### Task description
Restate the lines word for word, from the first line of the records through the line containing "रुकी योजनाओं पर उठे सवाल". Leave out the pictures and anything after that line.

# # # #

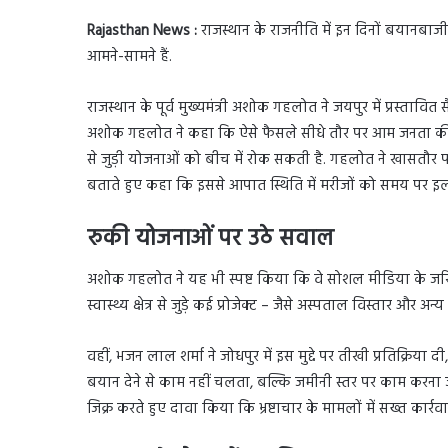
Rajasthan News :
राजस्थान के राजनीति में इन दिनों बयानबाजी 
आमने-सामने हैं.
राजस्थान के पूर्व मुख्यमंत्री अशोक गहलोत ने जयपुर में प्रस्त
अशोक गहलोत ने कहा कि ऐसे फैसले सीधे तौर पर आम जनता की स
से जुड़ी योजनाओं को बीच में रोक सकती है. गहलोत ने खासतौर 
बताते हुए कहा कि इससे आपात स्थिति में मरीजों को समय पर इ
रुकी योजनाओं पर उठे सवाल
अशोक गहलोत ने यह भी स्पष्ट किया कि वे सोशल मीडिया के जरिए
स्वास्थ्य क्षेत्र से जुड़े कई प्रोजेक्ट – जैसे अस्पताल विस्तार और अन
वहीं, भजन लाल शर्मा ने जोधपुर में इस मुद्दे पर तीखी प्रतिक्र
बयान देने से काम नहीं चलता, बल्कि जमीनी स्तर पर काम करना ज्
जिक्र करते हुए दावा किया कि भ्रष्टाचार के मामलों में सख्त कार्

# # # #

### Task solution
Rajasthan News :
राजस्थान के राजनीति में इन दिनों बयानबाजी 
आमने-सामने हैं.
राजस्थान के पूर्व मुख्यमंत्री अशोक गहलोत ने जयपुर में प्रस्त
अशोक गहलोत ने कहा कि ऐसे फैसले सीधे तौर पर आम जनता की स
से जुड़ी योजनाओं को बीच में रोक सकती है. गहलोत ने खासतौर 
बताते हुए कहा कि इससे आपात स्थिति में मरीजों को समय पर इ
रुकी योजनाओं पर उठे सवाल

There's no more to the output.